UiPath and Automation Anywhere are the dominant enterprise RPA platforms, with thousands of enterprise deployments automating screen-level tasks. They excel at desktop automation, have strong governance and compliance features, and benefit from large partner ecosystems. They struggle with speed, web application reliability, and integration with modern AI agent architectures. As the industry shifts toward API-first automation, RPA platforms are adapting — but the fundamentals of screen-level automation create inherent limitations.

Where enterprise RPA excels

Desktop application automation — RPA was built for automating desktop applications like SAP GUI, Citrix environments, and legacy Windows applications. For these use cases, screen-level automation is often the only option, and UiPath and Automation Anywhere do it well.

Enterprise governance — both platforms offer robust audit trails, role-based access control, centralized bot management, and compliance reporting. For regulated industries, these features are often requirements.

Citizen developer programs — RPA platforms have invested heavily in low-code/no-code tools that let business users build automations without engineering involvement. This democratizes automation in large organizations.

Partner ecosystems — both have extensive implementation partner networks, training programs, and certification paths that de-risk enterprise adoption.
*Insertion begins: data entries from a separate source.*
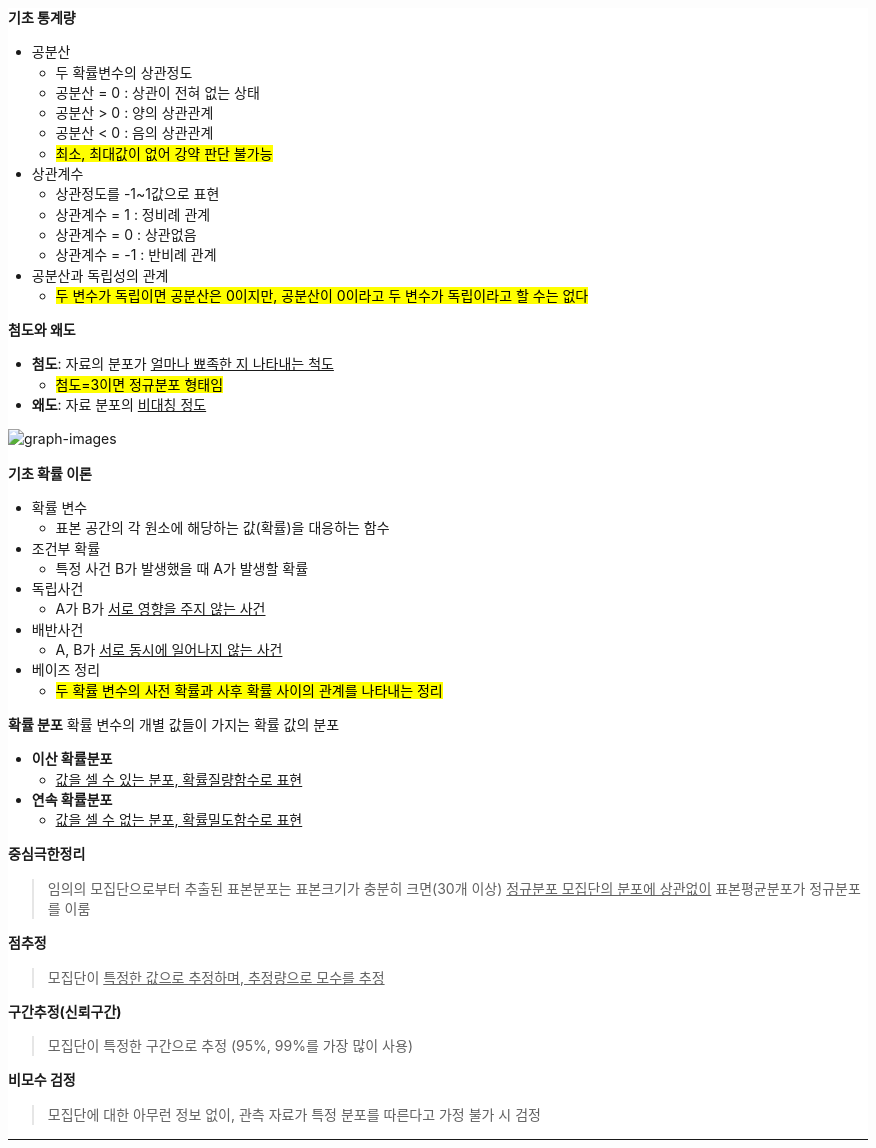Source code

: **기초 통계량**
- 공분산
	- 두 확률변수의 상관정도
	- 공분산 = 0 : 상관이 전혀 없는 상태
	- 공분산 > 0 : 양의 상관관계
	- 공분산 < 0 : 음의 상관관계
	- <mark>최소, 최대값이 없어 강약 판단 불가능</mark>
- 상관계수
	- 상관정도를 -1~1값으로 표현
	- 상관계수 = 1 : 정비례 관계
	- 상관계수 = 0 : 상관없음
	- 상관계수 = -1 : 반비례 관계
- 공분산과 독립성의 관계
	- <mark>두 변수가 독립이면 공분산은 0이지만, 공분산이 0이라고 두 변수가 독립이라고 할 수는 없다</mark>

**첨도와 왜도**
- **첨도**: 자료의 분포가 <u>얼마나 뾰족한 지 나타내는 척도</u>
	- <mark>첨도=3이면 정규분포 형태임</mark>
- **왜도**: 자료 분포의 <u>비대칭 정도</u>

![graph-images](images/graph-images.png)

**기초 확률 이론**
- 확률 변수
	- 표본 공간의 각 원소에 해당하는 값(확률)을 대응하는 함수
- 조건부 확률
	- 특정 사건 B가 발생했을 때 A가 발생할 확률
- 독립사건
	- A가 B가 <u>서로 영향을 주지 않는 사건</u>
- 배반사건
	- A, B가 <u>서로 동시에 일어나지 않는 사건</u>
- 베이즈 정리
	- <mark>두 확률 변수의 사전 확률과 사후 확률 사이의 관계를 나타내는 정리</mark>

**확률 분포**
확률 변수의 개별 값들이 가지는 확률 값의 분포
- **이산 확률분포**
	- <u>값을 셀 수 있는 분포, 확률질량함수로 표현</u>
- **연속 확률분포**
	- <u>값을 셀 수 없는 분포, 확률밀도함수로 표현</u>

**중심극한정리**
> 임의의 모집단으로부터 추출된 표본분포는 표본크기가 충분히 크면(30개 이상) <u>정규분포 모집단의 분포에 상관없이</u> 표본평균분포가 정규분포를 이룸 

**점추정**
> 모집단이 <u>특정한 값으로 추정하며, 추정량으로 모수를 추정</u>

**구간추정(신뢰구간)**
> 모집단이 특정한 구간으로 추정 (95%, 99%를 가장 많이 사용)

**비모수 검정**
> 모집단에 대한 아무런 정보 없이, 관측 자료가 특정 분포를 따른다고 가정 불가 시 검정

<hr>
Where enterprise RPA struggles

Speed — bots operate at UI speed, clicking through screens at roughly human pace. A workflow that takes a human 2 minutes might take a bot 90 seconds. HTTP request automation does the same workflow in under a second.

Web application reliability — RPA bots struggle with modern web applications that use dynamic rendering, single-page architecture, and frequent UI updates. Browser-level automation is inherently fragile for web-based systems.

AI agent integration — RPA bots are not APIs. Connecting them to AI agents requires middleware, orchestration layers, and additional complexity. AI agents need to call endpoints, not trigger bot processes.

Maintenance cost — industry data suggests 30-50% of RPA program budgets go to maintaining existing automations rather than building new ones. UI changes in target applications require bot updates.

Scaling economics — running hundreds of concurrent bots requires significant infrastructure. Each bot instance consumes compute resources comparable to a human workstation.

The 2026 evolution

Both UiPath and Automation Anywhere are actively adding API-based capabilities, AI features, and cloud-native deployment options. They recognize that the market is shifting from screen-level to API-level automation.

However, the core product architecture — built around recording and replaying UI interactions — creates challenges in making this transition. Adding API capabilities to an RPA platform is different from building automation around APIs from the start.

When to use enterprise RPA

Enterprise RPA remains the right choice when:

  • Your primary targets are desktop applications (not web-based)
  • You need enterprise governance and compliance features
  • You have an existing RPA program with established bots
  • Your organization prefers citizen developer tools over engineering solutions

When to use request-level automation

Request-level workflow APIs are better when:

  • Your targets are web-based systems
  • Speed and reliability at scale matter
  • AI agents need direct endpoint access
  • You want to avoid the maintenance overhead of screen-level automation

The bottom line

UiPath and Automation Anywhere built the RPA category and serve thousands of enterprises. Their strengths in desktop automation and enterprise governance are real. For web-based workflow automation — especially for AI agent integration — request-level approaches like Zatanna offer a fundamentally different trade-off: less governance tooling, but dramatically faster, more reliable, and more maintainable automation.